Cuong Luu was born in Vietnam, the child of a U.S. soldier who met his mother when she cleaned his apartment. The soldier left Vietnam before Luu was born, and his mother lost contact with him. Soon after, she married an American who worked for the military. He moved the family to the Virgin Islands when Luu was a toddler.
Luu inherited many of his father’s features, and in the black neighborhood of St. Thomas where he grew up, he was taunted for being white. His mother also shunned him, he said, perhaps ashamed of the memories he evoked.
By 17, he was living on the street, selling marijuana and smoking crack. At 20, he was in prison for robbing a man at gunpoint.

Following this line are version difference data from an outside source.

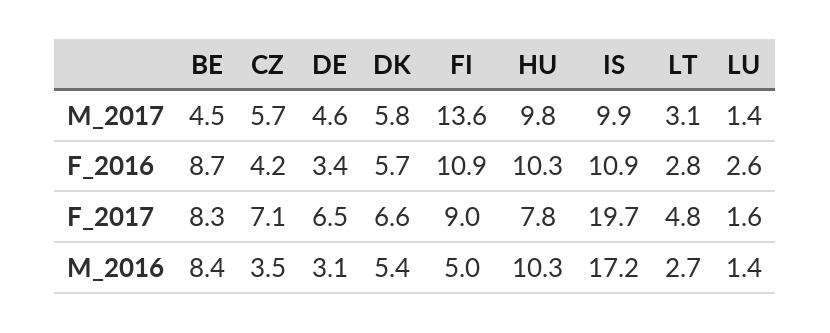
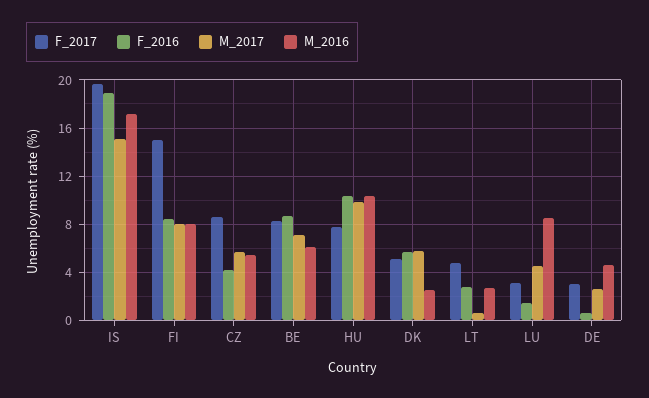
  {
    "M_2017": {
-     "BE": 4.5,
+     "BE": 7,
      "CZ": 5.7,
-     "DE": 4.6,
+     "DE": 2.5,
      "DK": 5.8,
-     "FI": 13.6,
+     "FI": 8,
      "HU": 9.8,
-     "IS": 9.9,
+     "IS": 15,
-     "LT": 3.1,
+     "LT": 0.5,
-     "LU": 1.4
+     "LU": 4.5
    },
    "F_2016": {
      "BE": 8.7,
      "CZ": 4.2,
-     "DE": 3.4,
+     "DE": 0.5,
      "DK": 5.7,
-     "FI": 10.9,
+     "FI": 8.5,
      "HU": 10.3,
-     "IS": 10.9,
+     "IS": 19,
      "LT": 2.8,
-     "LU": 2.6
+     "LU": 1.5
    },
    "F_2017": {
      "BE": 8.3,
-     "CZ": 7.1,
+     "CZ": 8.5,
-     "DE": 6.5,
+     "DE": 3,
-     "DK": 6.6,
+     "DK": 5,
-     "FI": 9,
+     "FI": 15,
      "HU": 7.8,
      "IS": 19.7,
      "LT": 4.8,
-     "LU": 1.6
+     "LU": 3
    },
    "M_2016": {
-     "BE": 8.4,
+     "BE": 6,
-     "CZ": 3.5,
+     "CZ": 5.5,
-     "DE": 3.1,
+     "DE": 4.5,
-     "DK": 5.4,
+     "DK": 2.5,
-     "FI": 5,
+     "FI": 8,
      "HU": 10.3,
      "IS": 17.2,
      "LT": 2.7,
-     "LU": 1.4
+     "LU": 8.5
    }
  }

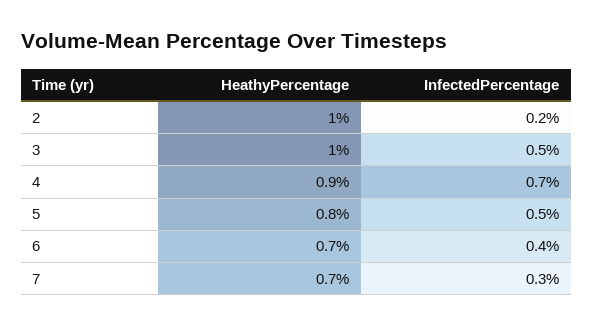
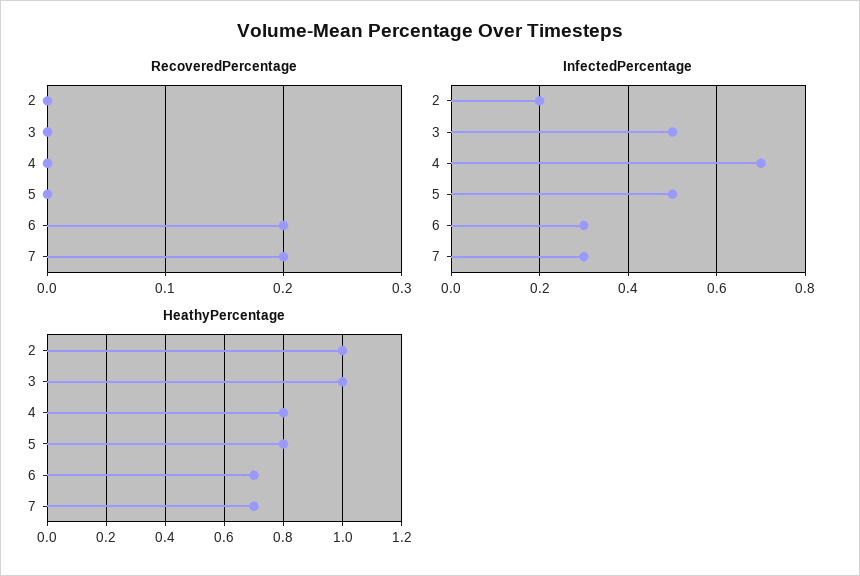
  {
    "HeathyPercentage": {
      "2": 1,
      "3": 1,
-     "4": 0.9,
+     "4": 0.8,
      "5": 0.8,
      "6": 0.7,
      "7": 0.7
    },
    "InfectedPercentage": {
      "2": 0.2,
      "3": 0.5,
      "4": 0.7,
      "5": 0.5,
-     "6": 0.4,
+     "6": 0.3,
      "7": 0.3
-   }
+   },
+   "RecoveredPercentage": {
+     "2": 0,
+     "3": 0,
+     "4": 0,
+     "5": 0,
+     "6": 0.2,
+     "7": 0.2
+   }
  }

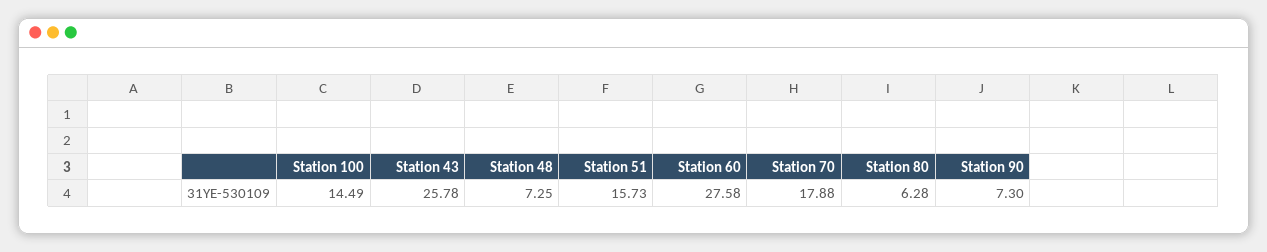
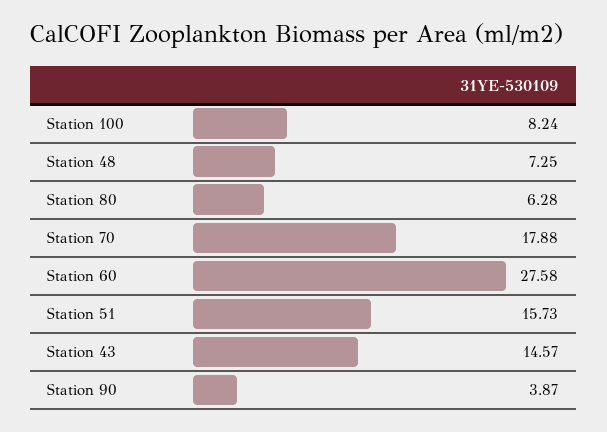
  {
-   "Station 100": 14.49,
+   "Station 100": 8.24,
-   "Station 43": 25.78,
+   "Station 43": 14.57,
    "Station 48": 7.25,
    "Station 51": 15.73,
    "Station 60": 27.58,
    "Station 70": 17.88,
    "Station 80": 6.28,
-   "Station 90": 7.3
+   "Station 90": 3.87
  }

When he got out, his half-sister took him to Baltimore, where he resumed selling drugs.
But then he had a daughter with a girlfriend, and something inside him changed. “I worried I would just go to jail and never see her,” he said of his daughter, Cara, who is 4.
He decided he needed to find his biological father to set his life straight. “I wanted to feel more whole,” said Luu, 41. “I just wanted to see him with my own two eyes.”
He discovered references to Jack Magee on a veterans’ website and, through Facebook, tracked down a man who had served in the same unit.
Luu had his DNA tested, and he had a match. In November, Magee, a retired teacher from Southern California, visited Luu on his birthday. An awkward relationship, full of possibility, but not untouched by resentment and wariness, was born.
Magee now calls his son weekly, checking to make sure he is still working in his job cleaning hospital rooms in Baltimore. He also shipped a used Toyota Corolla from California to Luu, who had been commuting by bus.
“I was stunned he was out there,” Magee, 75, said in an interview.
Now that he has found his father, Luu said, he feels stronger. But the discovery, he has realized, has not solved his problems. What can a former felon do to make a better living? Go to college? Start a business? Drug dealing remains a powerful temptation.
“I just wish I had met him before,” Luu said. “He could have taught me things.”
Brian Hjort, a Danish man who has helped Luu and other Vietnamese track down their fathers, said Amerasians often had unrealistically high expectations for reunions with fathers, hoping they will heal deep emotional wounds. But the veterans they meet are often infirm or struggling economically. Sometimes the relationships are emotionally unfulfilling.
“I try to tell them: I can’t guarantee love,” Hjort said. “I can only try to find your father.”
Hjort, 42, an industrial painter from Copenhagen, is among a small coterie of self-trained experts who have helped Amerasians track down fathers, mostly pro bono.
Working in his spare time, he has found scores of fathers, he estimates. Some had died, and many others hung up on him. But perhaps two dozen have accepted their children. And in recent years, veterans, too, have begun asking for help. James Copeland was one.
In 2011, Copeland, by then retired, began reading about Amerasians’ miserable lives in Vietnam. Appalled, he decided to search for his own child.
He found Hjort and sent him money to visit Vietnam, where he tracked down the brother of an Amerasian woman who was living in America.
Hjort sent a photograph of the woman and her mother to Copeland, and he instantly recognized the mother as his old girlfriend. His hands were shaking with excitement as he dialed the daughter’s number and asked: “Is this Tiffany Nguyen?”
He visited her, her mother and her three brothers in Reading, Pa., where she runs a nail salon at the Walmart. Nguyen and her three children spent Thanksgiving 2011 with him in Mississippi.
“There were a lot of years to cover,” Copeland said. “I can sleep a lot better now.”
But the reunion has also brought him unexpected heartache. His wife became furious when she discovered that he had a Vietnamese daughter, and she demanded that he not visit her. He refused: Nguyen is his only biological child.
After 37 years of marriage, he and his wife are separated and considering divorce, he said.
His wife did not respond to efforts to reach her for comment.